Under some circumstances, Bayesian estimation theory provides a
computational prescription for selecting a maximum likelihood model
which represents the information inherent in the data and computing
its *a posteriori* variance. When the modeling operator is linear,
the data statistics are known and Gaussian, and signal and noise are known
to be statistically independent, noise variance is the
only additional parameter required to set up a linear system for the
maximum likelihood estimator. However if these statistical hypotheses
are not satisfied or if the modeling operator is nonlinear, Bayesian
theory does not give an explict prescription for selecting a
representative model.

This paper explores an alternative selection principle, which I call
*extremal regularization*. Extremal regularization does not
require the extensive statistical assumptions of the Bayesian
theory. It selects from the feasible set a model minimizing some
auxiliary model property. Use of extremal regularization requires (1)
a choice of auxiliary model property to extremize, (2) choices of
norms to measure the data misfit and auxiliary model property, (3)
knowledge of the data noise level, and (4) an algorithm for finding an
extremal solution.

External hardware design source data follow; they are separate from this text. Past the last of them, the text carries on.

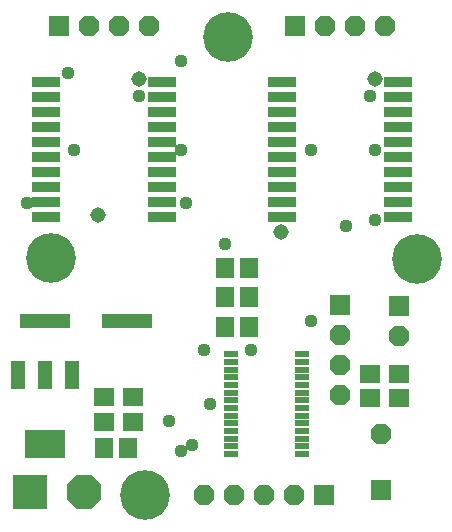
<source format=gts>
G75*
%MOIN*%
%OFA0B0*%
%FSLAX25Y25*%
%IPPOS*%
%LPD*%
%AMOC8*
5,1,8,0,0,1.08239X$1,22.5*
%
%ADD10C,0.16548*%
%ADD11R,0.06706X0.06312*%
%ADD12R,0.05906X0.05512*%
%ADD13R,0.06312X0.06706*%
%ADD14R,0.05512X0.05906*%
%ADD15R,0.16548X0.04737*%
%ADD16R,0.15748X0.03937*%
%ADD17R,0.06737X0.06737*%
%ADD18OC8,0.06737*%
%ADD19R,0.11548X0.11548*%
%ADD20OC8,0.11548*%
%ADD21R,0.04737X0.02178*%
%ADD22R,0.03937X0.01378*%
%ADD23R,0.09658X0.03753*%
%ADD24R,0.08858X0.02953*%
%ADD25R,0.13595X0.09265*%
%ADD26R,0.12795X0.08465*%
%ADD27R,0.04540X0.09265*%
%ADD28R,0.03740X0.08465*%
%ADD29C,0.04369*%
%ADD30C,0.05156*%
D10*
X0063326Y0041635D03*
X0031830Y0120376D03*
X0090885Y0193998D03*
X0153877Y0119982D03*
D11*
X0147971Y0081891D03*
X0147971Y0073821D03*
X0138129Y0073821D03*
X0138129Y0081891D03*
X0059389Y0074017D03*
X0059389Y0065946D03*
X0049546Y0065946D03*
X0049546Y0074017D03*
D12*
X0049546Y0074017D03*
X0049546Y0065946D03*
X0059389Y0065946D03*
X0059389Y0074017D03*
X0138129Y0073821D03*
X0138129Y0081891D03*
X0147971Y0081891D03*
X0147971Y0073821D03*
D13*
X0098070Y0097541D03*
X0098070Y0107384D03*
X0089999Y0107384D03*
X0089999Y0097541D03*
X0089999Y0117226D03*
X0098070Y0117226D03*
X0057518Y0056990D03*
X0049448Y0056990D03*
D14*
X0049448Y0056990D03*
X0057518Y0056990D03*
X0089999Y0097541D03*
X0089999Y0107384D03*
X0098070Y0107384D03*
X0098070Y0097541D03*
X0098070Y0117226D03*
X0089999Y0117226D03*
D15*
X0057420Y0099509D03*
X0029861Y0099509D03*
D16*
X0029861Y0099509D03*
X0057420Y0099509D03*
D17*
X0122932Y0041596D03*
X0142026Y0043210D03*
X0147971Y0104509D03*
X0128286Y0104667D03*
X0113286Y0197935D03*
X0034546Y0197935D03*
D18*
X0044546Y0197935D03*
X0054546Y0197935D03*
X0064546Y0197935D03*
X0123286Y0197935D03*
X0133286Y0197935D03*
X0143286Y0197935D03*
X0147971Y0094509D03*
X0128286Y0094667D03*
X0128286Y0084667D03*
X0128286Y0074667D03*
X0142026Y0061793D03*
X0112932Y0041596D03*
X0102932Y0041596D03*
X0092932Y0041596D03*
X0082932Y0041596D03*
D19*
X0024782Y0042423D03*
D20*
X0042814Y0042423D03*
D21*
X0091869Y0055080D03*
X0091869Y0057639D03*
X0091869Y0060198D03*
X0091869Y0062758D03*
X0091869Y0065317D03*
X0091869Y0067876D03*
X0091869Y0070435D03*
X0091869Y0072994D03*
X0091869Y0075553D03*
X0091869Y0078112D03*
X0091869Y0080671D03*
X0091869Y0083230D03*
X0091869Y0085789D03*
X0091869Y0088348D03*
X0115491Y0088348D03*
X0115491Y0085789D03*
X0115491Y0083230D03*
X0115491Y0080671D03*
X0115491Y0078112D03*
X0115491Y0075553D03*
X0115491Y0072994D03*
X0115491Y0070435D03*
X0115491Y0067876D03*
X0115491Y0065317D03*
X0115491Y0062758D03*
X0115491Y0060198D03*
X0115491Y0057639D03*
X0115491Y0055080D03*
D22*
X0115491Y0055080D03*
X0115491Y0057639D03*
X0115491Y0060198D03*
X0115491Y0062758D03*
X0115491Y0065317D03*
X0115491Y0067876D03*
X0115491Y0070435D03*
X0115491Y0072994D03*
X0115491Y0075553D03*
X0115491Y0078112D03*
X0115491Y0080671D03*
X0115491Y0083230D03*
X0115491Y0085789D03*
X0115491Y0088348D03*
X0091869Y0088348D03*
X0091869Y0085789D03*
X0091869Y0083230D03*
X0091869Y0080671D03*
X0091869Y0078112D03*
X0091869Y0075553D03*
X0091869Y0072994D03*
X0091869Y0070435D03*
X0091869Y0067876D03*
X0091869Y0065317D03*
X0091869Y0062758D03*
X0091869Y0060198D03*
X0091869Y0057639D03*
X0091869Y0055080D03*
D23*
X0108857Y0134096D03*
X0108857Y0139096D03*
X0108857Y0144096D03*
X0108857Y0149096D03*
X0108857Y0154096D03*
X0108857Y0159096D03*
X0108857Y0164096D03*
X0108857Y0169096D03*
X0108857Y0174096D03*
X0108857Y0179096D03*
X0147715Y0179096D03*
X0147715Y0174096D03*
X0147715Y0169096D03*
X0147715Y0164096D03*
X0147715Y0159096D03*
X0147715Y0154096D03*
X0147715Y0149096D03*
X0147715Y0144096D03*
X0147715Y0139096D03*
X0147715Y0134096D03*
X0068975Y0134096D03*
X0068975Y0139096D03*
X0068975Y0144096D03*
X0068975Y0149096D03*
X0068975Y0154096D03*
X0068975Y0159096D03*
X0068975Y0164096D03*
X0068975Y0169096D03*
X0068975Y0174096D03*
X0068975Y0179096D03*
X0030117Y0179096D03*
X0030117Y0174096D03*
X0030117Y0169096D03*
X0030117Y0164096D03*
X0030117Y0159096D03*
X0030117Y0154096D03*
X0030117Y0149096D03*
X0030117Y0144096D03*
X0030117Y0139096D03*
X0030117Y0134096D03*
D24*
X0030117Y0134096D03*
X0030117Y0139096D03*
X0030117Y0144096D03*
X0030117Y0149096D03*
X0030117Y0154096D03*
X0030117Y0159096D03*
X0030117Y0164096D03*
X0030117Y0169096D03*
X0030117Y0174096D03*
X0030117Y0179096D03*
X0068975Y0179096D03*
X0068975Y0174096D03*
X0068975Y0169096D03*
X0068975Y0164096D03*
X0068975Y0159096D03*
X0068975Y0154096D03*
X0068975Y0149096D03*
X0068975Y0144096D03*
X0068975Y0139096D03*
X0068975Y0134096D03*
X0108857Y0134096D03*
X0108857Y0139096D03*
X0108857Y0144096D03*
X0108857Y0149096D03*
X0108857Y0154096D03*
X0108857Y0159096D03*
X0108857Y0164096D03*
X0108857Y0169096D03*
X0108857Y0174096D03*
X0108857Y0179096D03*
X0147715Y0179096D03*
X0147715Y0174096D03*
X0147715Y0169096D03*
X0147715Y0164096D03*
X0147715Y0159096D03*
X0147715Y0154096D03*
X0147715Y0149096D03*
X0147715Y0144096D03*
X0147715Y0139096D03*
X0147715Y0134096D03*
D25*
X0029861Y0058565D03*
D26*
X0029861Y0058565D03*
D27*
X0029861Y0081399D03*
X0038916Y0081399D03*
X0020806Y0081399D03*
D28*
X0020806Y0081399D03*
X0029861Y0081399D03*
X0038916Y0081399D03*
D29*
X0071200Y0066045D03*
X0075137Y0056202D03*
X0079074Y0058171D03*
X0084979Y0071950D03*
X0083011Y0089667D03*
X0098759Y0089667D03*
X0118444Y0099509D03*
X0130255Y0131006D03*
X0140097Y0132974D03*
X0140097Y0156596D03*
X0138129Y0174313D03*
X0118444Y0156596D03*
X0089999Y0125100D03*
X0077105Y0138880D03*
X0075137Y0156596D03*
X0061357Y0174313D03*
X0075137Y0186124D03*
X0039704Y0156596D03*
X0023955Y0138880D03*
X0037735Y0182187D03*
D30*
X0061357Y0180218D03*
X0047578Y0134943D03*
X0108601Y0129037D03*
X0140097Y0180218D03*
M02*

</source>
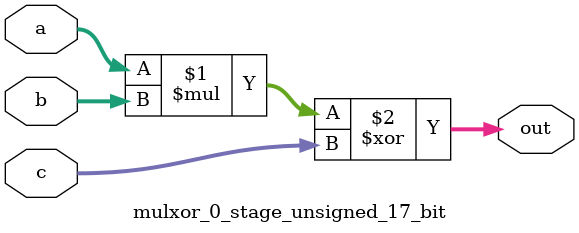
<source format=sv>
(* use_dsp = "yes" *) module mulxor_0_stage_unsigned_17_bit(
	input  [16:0] a,
	input  [16:0] b,
	input  [16:0] c,
	output [16:0] out
	);

	assign out = (a * b) ^ c;
endmodule

</source>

Depending on application, (1), (2), and (3) involve
greater or lesser degrees of arbitrariness. When the modeling operator
is linear and the auxiliary property is quadratic in the model,
extremal regularization amounts to minimization of a quadratic
function subject to a quadratic constraint. In effect such an
algorithm finds the penalty parameter or relative weight between data
and model spaces as a function of the prescribed noised level. Note
that the noise level has a much more obvious intuitive or physical
meaning than the penalty parameter, though it is not always easy to
determine from available data.

This notion is not new in geophysics. For example D. D. Jackson proposed similar ideas more than 20 years ago Jackson (1973, 1976). From Jackson (1979):

There are some who hold the recalcitrant point of view that the normal Backus-Gilbert resolving kernels tend to present results in too abstract a fashion, but that the use ofprioridata makes any error estimate rather arbitrary. For these, the only satisfactory evidence on which to base physical conclusions is a catalogue of models which fit the data well, are physically plausible, and contain among them models which have the maximum and minimum presence of some hypothetical feature. I must admit to having strong sympathies for this point of view.

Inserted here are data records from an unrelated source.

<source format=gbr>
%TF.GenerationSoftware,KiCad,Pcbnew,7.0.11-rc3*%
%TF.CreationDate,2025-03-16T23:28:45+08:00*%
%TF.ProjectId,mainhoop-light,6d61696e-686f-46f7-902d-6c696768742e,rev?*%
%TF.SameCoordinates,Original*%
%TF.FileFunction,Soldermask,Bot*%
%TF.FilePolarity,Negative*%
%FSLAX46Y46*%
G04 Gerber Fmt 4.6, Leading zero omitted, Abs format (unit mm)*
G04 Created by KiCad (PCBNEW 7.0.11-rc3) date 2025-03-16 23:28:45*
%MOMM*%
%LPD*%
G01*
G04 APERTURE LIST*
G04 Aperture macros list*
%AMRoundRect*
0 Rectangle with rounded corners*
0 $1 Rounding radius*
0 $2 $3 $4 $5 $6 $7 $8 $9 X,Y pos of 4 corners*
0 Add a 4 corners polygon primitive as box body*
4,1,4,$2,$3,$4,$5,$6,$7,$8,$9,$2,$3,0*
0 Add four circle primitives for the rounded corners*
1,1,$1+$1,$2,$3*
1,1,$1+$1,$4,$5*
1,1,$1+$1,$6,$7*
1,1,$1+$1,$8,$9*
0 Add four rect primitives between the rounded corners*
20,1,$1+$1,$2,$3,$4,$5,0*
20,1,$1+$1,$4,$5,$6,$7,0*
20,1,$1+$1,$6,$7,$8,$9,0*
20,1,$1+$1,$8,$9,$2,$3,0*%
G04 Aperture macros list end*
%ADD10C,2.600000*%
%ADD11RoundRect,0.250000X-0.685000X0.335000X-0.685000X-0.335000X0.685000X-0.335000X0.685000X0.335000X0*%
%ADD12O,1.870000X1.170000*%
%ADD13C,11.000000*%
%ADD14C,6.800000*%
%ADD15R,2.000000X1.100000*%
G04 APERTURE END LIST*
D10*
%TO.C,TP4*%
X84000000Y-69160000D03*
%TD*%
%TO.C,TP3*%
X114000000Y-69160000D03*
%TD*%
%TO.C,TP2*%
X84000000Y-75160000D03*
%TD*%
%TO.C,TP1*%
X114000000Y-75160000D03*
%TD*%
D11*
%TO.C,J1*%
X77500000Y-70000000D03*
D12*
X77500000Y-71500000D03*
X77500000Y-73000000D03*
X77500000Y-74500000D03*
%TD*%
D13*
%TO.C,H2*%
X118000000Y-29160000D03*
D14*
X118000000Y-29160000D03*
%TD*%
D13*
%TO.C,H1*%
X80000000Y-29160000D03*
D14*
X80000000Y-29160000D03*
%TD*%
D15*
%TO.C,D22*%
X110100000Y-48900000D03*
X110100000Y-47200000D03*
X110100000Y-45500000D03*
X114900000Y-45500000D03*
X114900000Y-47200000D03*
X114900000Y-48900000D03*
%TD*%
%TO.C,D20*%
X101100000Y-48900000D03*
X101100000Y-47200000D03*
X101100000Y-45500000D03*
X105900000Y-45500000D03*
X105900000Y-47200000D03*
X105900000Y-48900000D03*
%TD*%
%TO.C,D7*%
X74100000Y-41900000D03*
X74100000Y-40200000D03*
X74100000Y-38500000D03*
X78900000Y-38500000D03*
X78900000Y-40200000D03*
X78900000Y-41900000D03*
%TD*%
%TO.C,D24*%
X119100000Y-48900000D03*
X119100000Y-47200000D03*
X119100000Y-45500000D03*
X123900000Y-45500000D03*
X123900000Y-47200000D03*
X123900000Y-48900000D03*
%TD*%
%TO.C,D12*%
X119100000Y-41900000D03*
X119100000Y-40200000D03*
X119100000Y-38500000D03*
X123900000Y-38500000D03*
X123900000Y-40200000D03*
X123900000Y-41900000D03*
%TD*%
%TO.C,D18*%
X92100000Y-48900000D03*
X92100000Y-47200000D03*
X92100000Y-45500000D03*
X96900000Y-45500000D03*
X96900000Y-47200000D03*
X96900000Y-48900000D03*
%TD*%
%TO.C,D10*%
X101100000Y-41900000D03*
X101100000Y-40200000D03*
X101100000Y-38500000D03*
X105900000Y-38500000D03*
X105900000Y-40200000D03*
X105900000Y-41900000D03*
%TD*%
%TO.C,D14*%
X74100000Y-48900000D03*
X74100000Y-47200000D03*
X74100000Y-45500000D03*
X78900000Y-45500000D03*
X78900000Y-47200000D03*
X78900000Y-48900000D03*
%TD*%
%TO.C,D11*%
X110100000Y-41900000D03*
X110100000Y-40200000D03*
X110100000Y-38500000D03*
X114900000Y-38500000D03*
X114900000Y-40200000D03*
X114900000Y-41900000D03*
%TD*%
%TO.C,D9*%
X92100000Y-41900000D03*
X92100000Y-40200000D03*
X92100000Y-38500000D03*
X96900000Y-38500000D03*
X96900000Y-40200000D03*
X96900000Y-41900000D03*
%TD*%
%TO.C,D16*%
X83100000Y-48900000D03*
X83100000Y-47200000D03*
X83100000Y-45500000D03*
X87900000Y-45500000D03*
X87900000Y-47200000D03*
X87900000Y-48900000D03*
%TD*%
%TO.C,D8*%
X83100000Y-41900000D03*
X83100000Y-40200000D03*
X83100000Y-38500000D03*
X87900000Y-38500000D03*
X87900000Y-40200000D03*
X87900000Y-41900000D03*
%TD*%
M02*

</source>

Jackson extremized linear functions of the model subject to prescribed data misfit. These extrema represent the ends of model error bars.

This ``recalcitrant'' point of view is also natural when there is some
nonlinear auxiliary quantity that should be minimized - or ideally
even zeroed out - by virtue of fundamental model requirements of the
model. This is the case for example in Claerbout's proposal for signal
extraction *via* Jensen inequalities Claerbout (1992, 1998)
and for the extended version of differential semblance optimization
for velocities Gockenbach and Symes (1997). In other settings, for example
the deconvolution problem used as an example in this report,
extremizing an auxiliary quantity serves merely to pick out a
``simplest'' solution amongst many.

The Moré-Hebden algorithm finds the reelative weight between data and model spaces by applying Newton's method to the so called secular equation. The secular equation requires that the norm of the auxiliary model property be equal to its prescribed value. Since this norm will change as you change the relative weight between data misfit and auxiliary model property, the secular equation determines the weight. This idea is much used in numerical optimization, where quadratically constrained quadratic minimization goes under the name ``trust region problem'' Dennis and Schnabel (1983). The published versions of Moré-Hebden Hebden (1973); Moré (1977), also Björk (1997), pp. 205-6, have typically used LU decompositions to solve the linear systems required by Newton's method, so are limited to small and medium scale problems. This report describes a version appropriate for large scale problems, using conjugate gradient iteration. The presence of this ``inner'' iteration and the necessary lack of precision in the solution of the Newton system has interesitng consequences for convergence of the algorithm.

This report presents extremal regularization of linear inverse problems in the form of the quadratically constrained quadratic minimization problem solved by the Moré-Hebden algorithm. Examples based on ill-posed 1D deconvolution illustrate the extremal regularization concept and the behaviour of the algorithm.

4/20/1999